Diagnostic Reading #46: Five “Must Read” Articles on HIT and Radiology
Five ways to maximize cancer screening; and machine learning helps diagnose uterine cancer made headlines this week.
This week’s articles in Diagnostic Reading include: five ways to maximize cancer screening; patients with VBI have increased risk of stroke; suggestions for improved reading room ergonomics; how AI is integrating in radiology practice; suggestions for inspiring innovation in healthcare; and machine learning helps diagnose uterine cancer.
Report: 5 key ways to maximize cancer screening – Health Imaging
The American Cancer Society released a new report urging new ways to maximize screening methods that can combat cancer. These areas include improving organized cancer screening, development of new screening technology, research for new strategies for certain cancers, increased screening for patients at higher risk and developing screening methods for pancreatic, liver and bladder cancers that do not have a screening strategy.
Less strain, more gain – Radiology Today
Although radiologists have long advocated for better reading room ergonomics, they may have allies among administrators charged with reading room oversight—especially when an ergonomically infused workstation provides irrefutable evidence of radically positive workstation change. This article demonstrates how optimized ergonomics can reduce repetitive strain injuries and burnout.

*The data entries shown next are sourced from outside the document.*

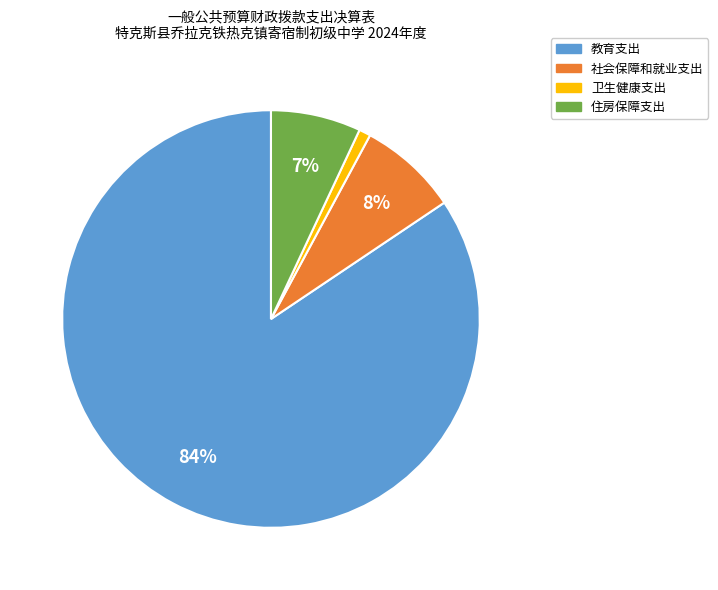

Do 教育支出 and 卫生健康支出 together represent more than half of the pie?

Yes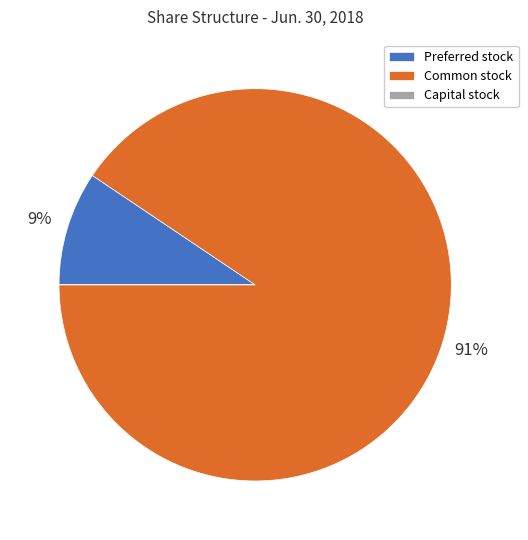

To the nearest percent, what percentage of the pie is Common stock?

91%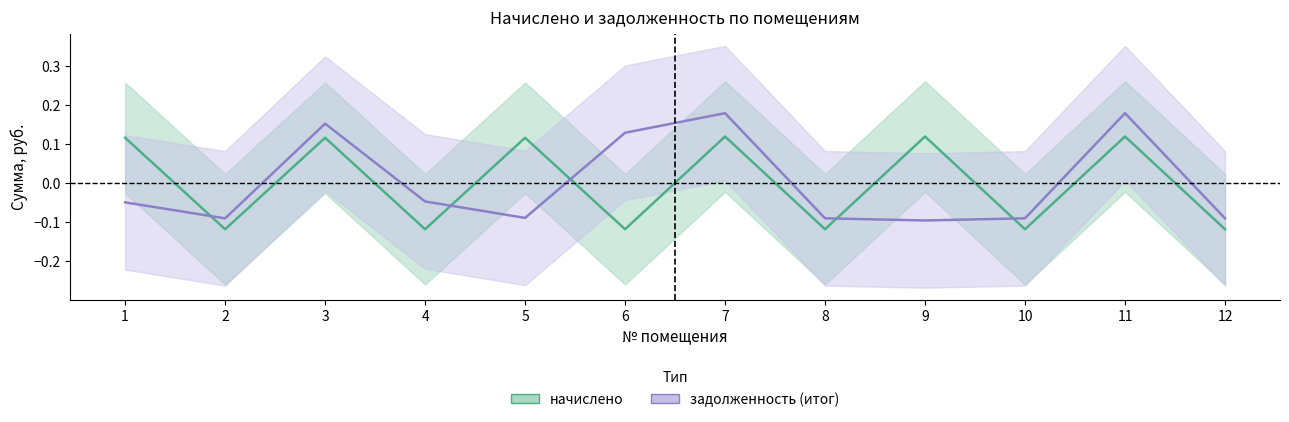

What are all the series names shown in the legend?

начислено, задолженность (итог)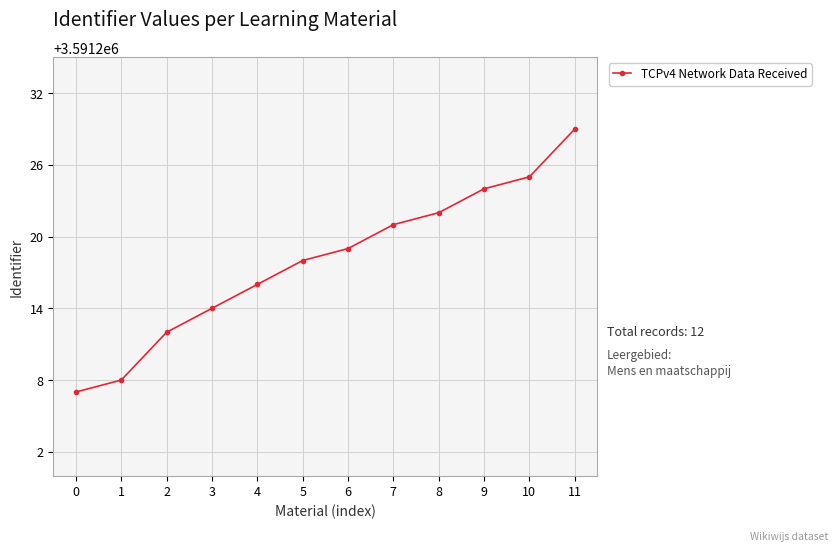

What is the minimum value shown in the chart?

3591207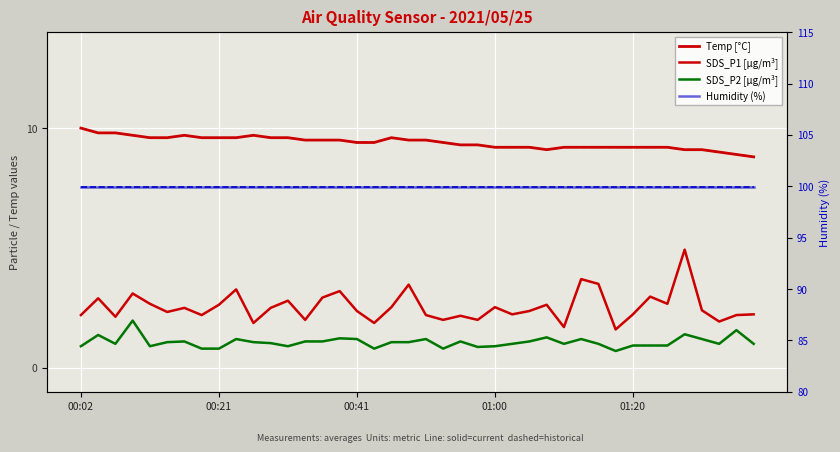

At how many categories does at least one series exceed 3?

40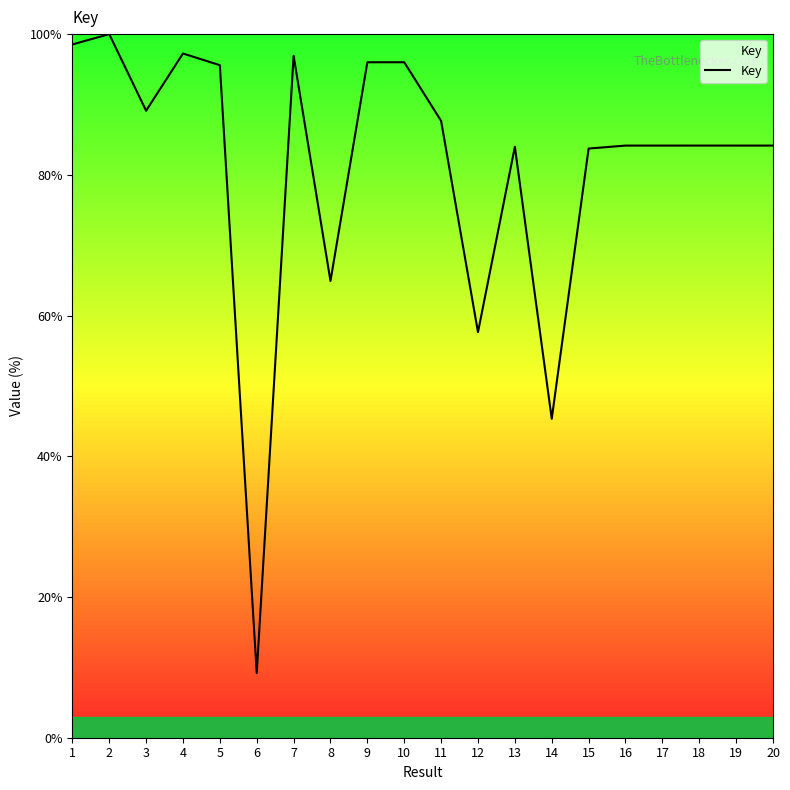

What is the greatest value displayed?

100.0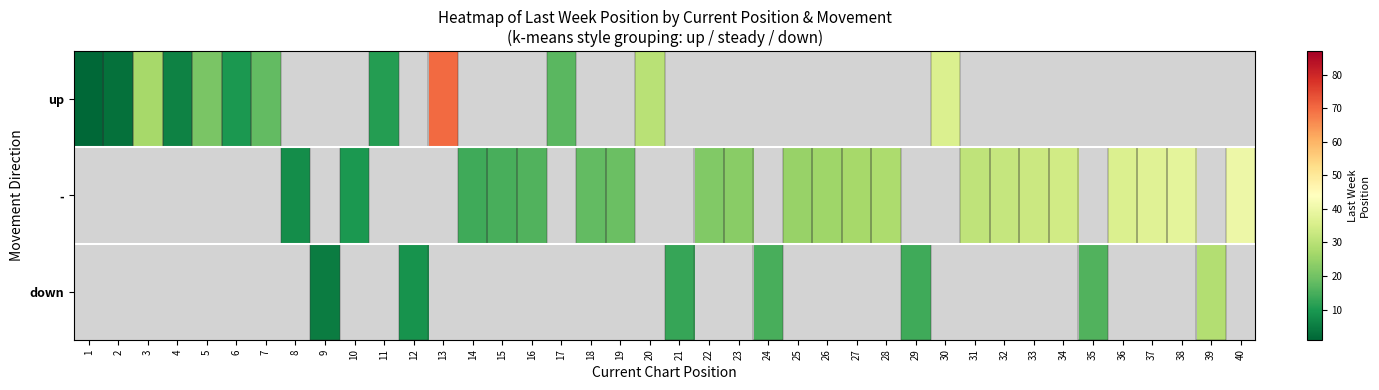

How many positive values does the down series have?

7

Radiology beyond the machine – HIMSS Europe Insights
Artificial intelligence (AI) is increasingly permeating medical imaging, but its integration into clinical practice will depend on the capacity of AI technology to facilitate workflow. This article highlights how far radiology has advanced on this path.

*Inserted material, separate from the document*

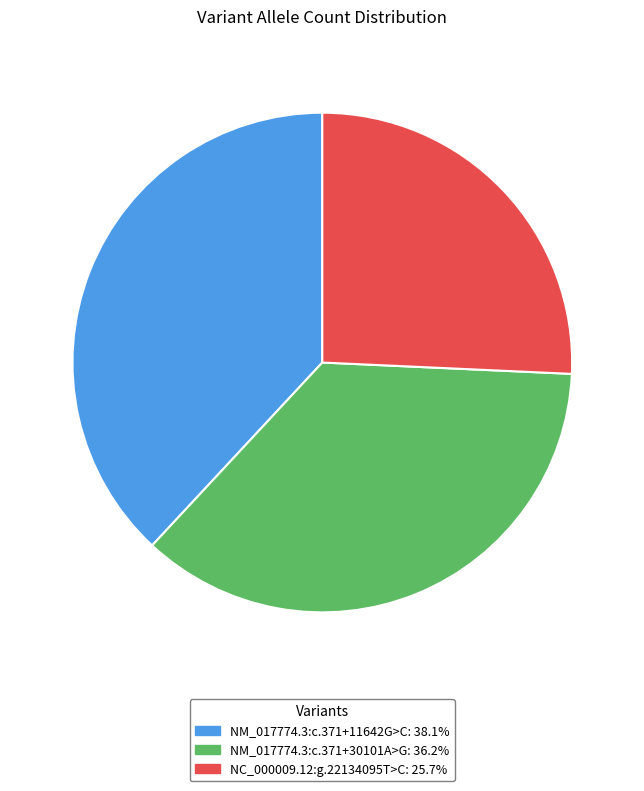

Between NM_017774.3:c.371+30101A>G and NM_017774.3:c.371+11642G>C, which is larger?

NM_017774.3:c.371+11642G>C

Inspiring innovation in healthcare – Everything Rad
How can you tackle a highly difficult and complex issue in healthcare? Read the blog to learn five key elements that might help.

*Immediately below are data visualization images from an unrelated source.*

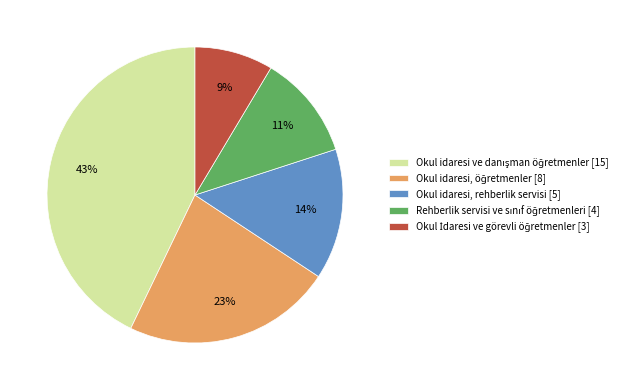

The Okul idaresi, rehberlik servisi [5] slice represents 14% of the pie. True or false?

True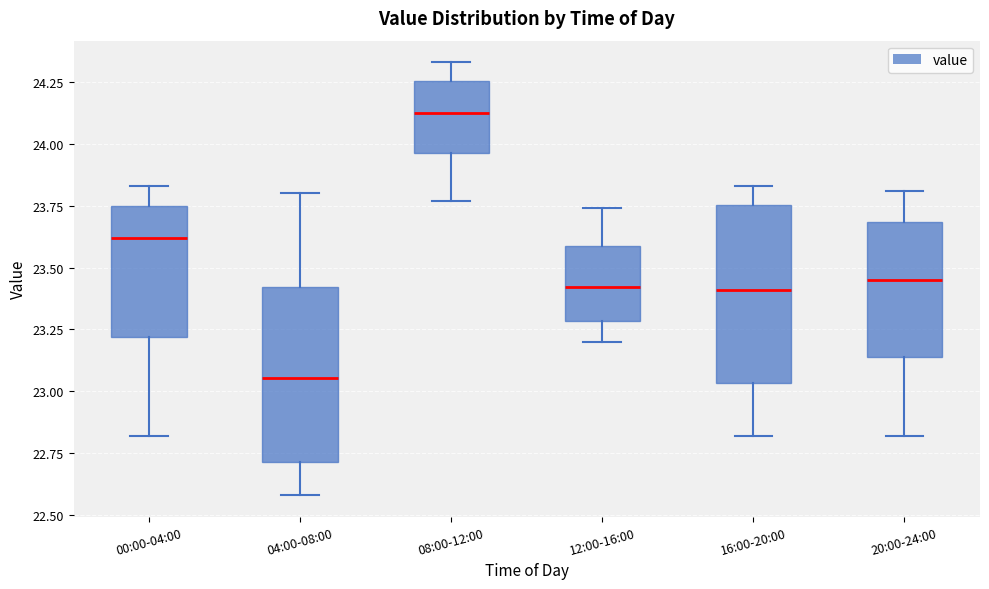

Reading left to right, read every box against the y-axis: the position of its median line, the range the box covers, and the ends of its whiskers. The values are not printed on the chart, so give them approximately, as read against the axis.

00:00-04:00: median 23.60, box 23.20 to 23.75, whiskers 22.80 to 23.85
04:00-08:00: median 23.05, box 22.70 to 23.40, whiskers 22.60 to 23.80
08:00-12:00: median 24.15, box 23.95 to 24.25, whiskers 23.75 to 24.35
12:00-16:00: median 23.40, box 23.30 to 23.60, whiskers 23.20 to 23.75
16:00-20:00: median 23.40, box 23.05 to 23.75, whiskers 22.80 to 23.85
20:00-24:00: median 23.45, box 23.15 to 23.70, whiskers 22.80 to 23.80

Machine learning method helps radiologists diagnose uterine cancer – Health Imaging
A machine learning algorithm based on perfusion weighted MRI accurately differentiated between benign and malignant tumors in the uterus, according to researchers. There are no current criteria to differentiate uterine sarcomas—a rare disease with a poor prognosis—from other masses. In the study, researchers tested a machine learning approach for distinguishing uterine sarcoma from leiomyomas on 42 women consisting of 60 total masses (10 sarcomas and 50 benign leiomyomas).